Felix Rauch Valenti
Sun, 06 May 2007 20:35:43 -0700
On 04/05/07, Bill Broadley <[EMAIL PROTECTED]> wrote:
Geoff Galitz wrote: > During an HPC talk some years ago, I recall someone mentioned a tool > which can copy large datasets across a cluster using a ring topology. > Perhaps someone here knows of this tool? Not sure about a ring topology, seems kinda silly...
Why would that be silly? To clarify: The transmission through the ring happens in parallel, i.e., while a node n receives the data stream from node n-1, it writes the stream to disk and at the same time forwards it to node n+1. I have yet to see a tool that can achieve better data rates in practice, for reliable, high speed and large scale data distribution in clusters.

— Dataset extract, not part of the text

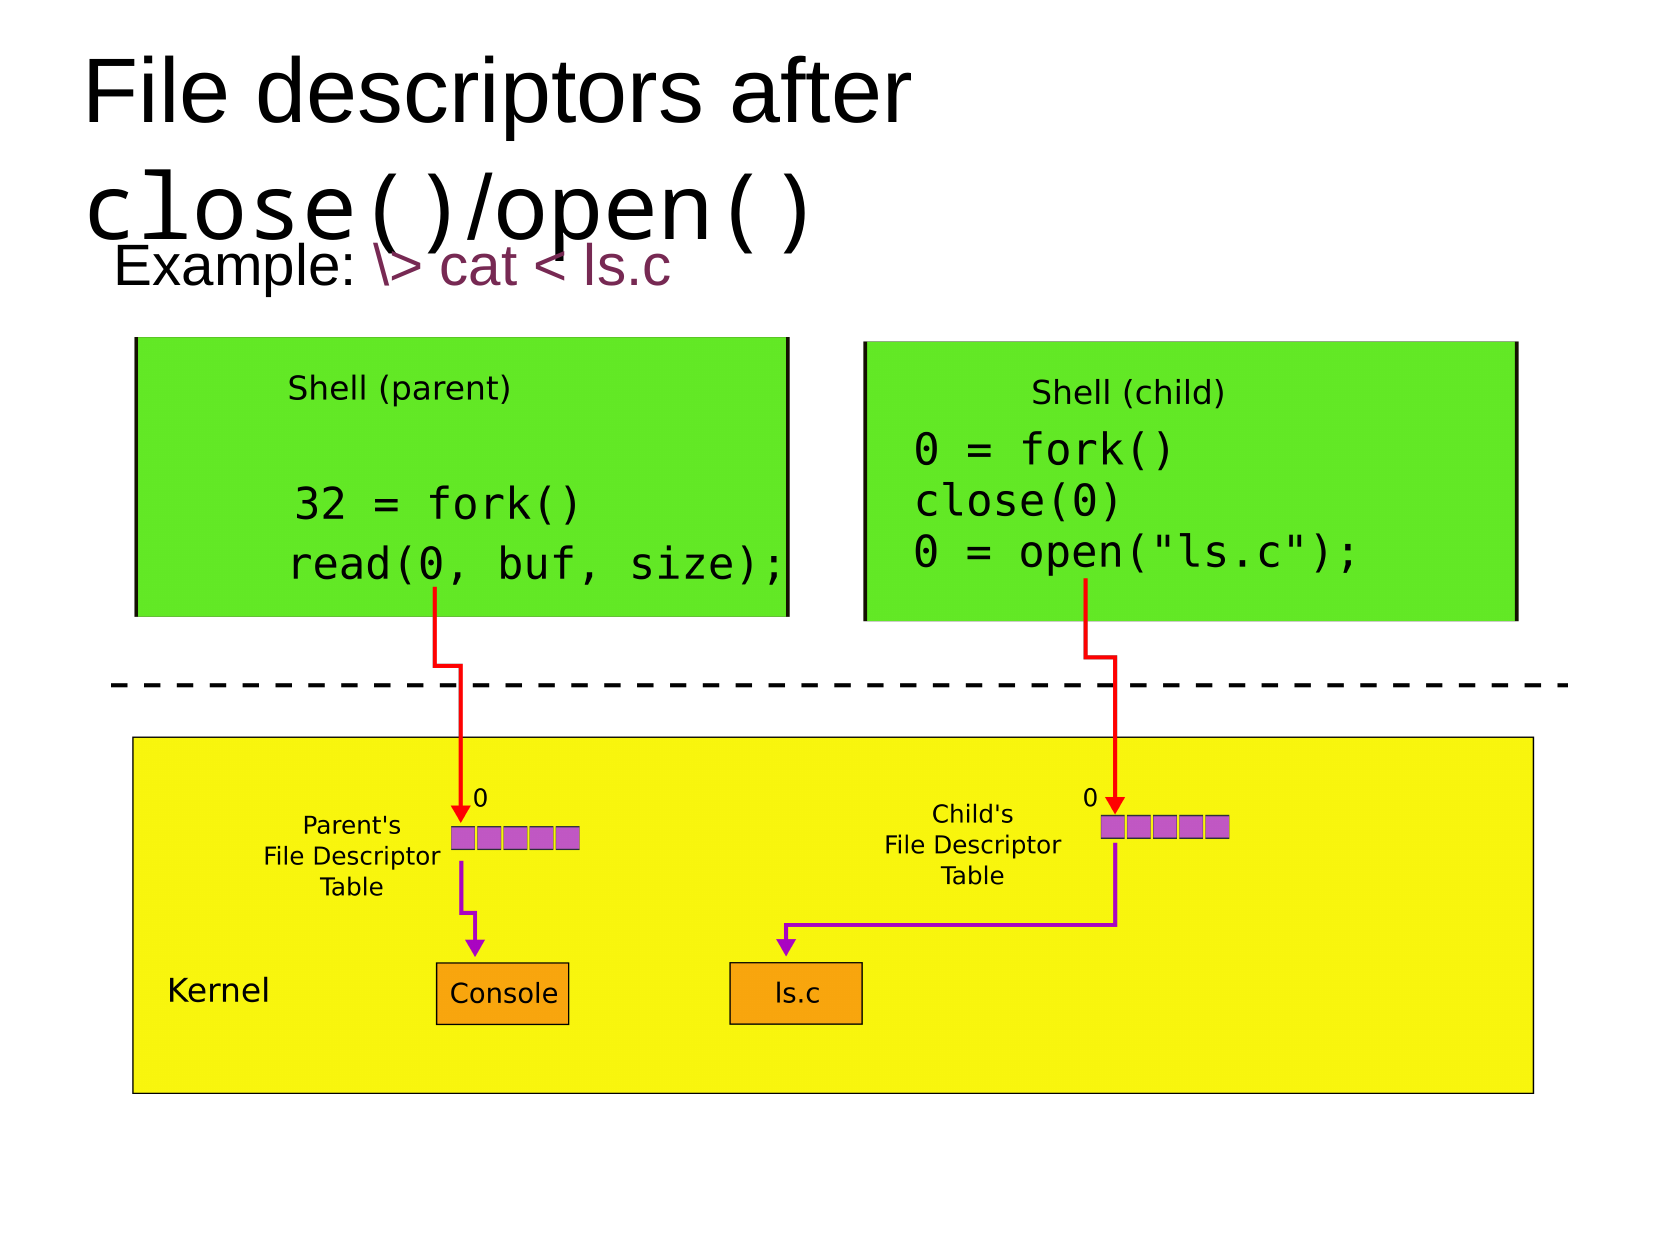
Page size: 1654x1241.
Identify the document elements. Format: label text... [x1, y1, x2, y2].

picture [111, 337, 1568, 1094]
text_box Example: \> cat < ls.c [99, 225, 863, 333]
title File descriptors after close()/open() [82, 40, 1613, 266]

> More to the point, we are pushing around datasets that are about > 1Gbyte. The datasets are pushed out to dozens of nodes all at once and How often? I just bit-torrented a 1GB file to 165 nodes in 3 minutes, 1.5 minutes was the lazy why I launched it (the last node didn't start until 1.5 minutes into the run). BTW, 140 or so of those nodes already had 1 job per CPU running.
1 GB file in 1.5 minutes translates to about 11 MB/s, which sounds a lot like Fast Ethernet (100 mbps). By today's standards that's relatively slow and it's quite likely that the network will be the bottleneck for almost any tool.
There are various ways to maximize I/O with bit-torrent. Various seeders allow uploading each block only once (usually called super seeder mode). Assuming you have a few GB ram on the file server you could even prefetch the file before torrenting (i.e. dd if=file_to_server of=/dev/null) since the limit on bit-torrent bandwidth is often how quickly you can seek. Additionally you can make the chunk size larger to reduce the number of seeks. On the client side preallocation can greatly reduce the number of seeks.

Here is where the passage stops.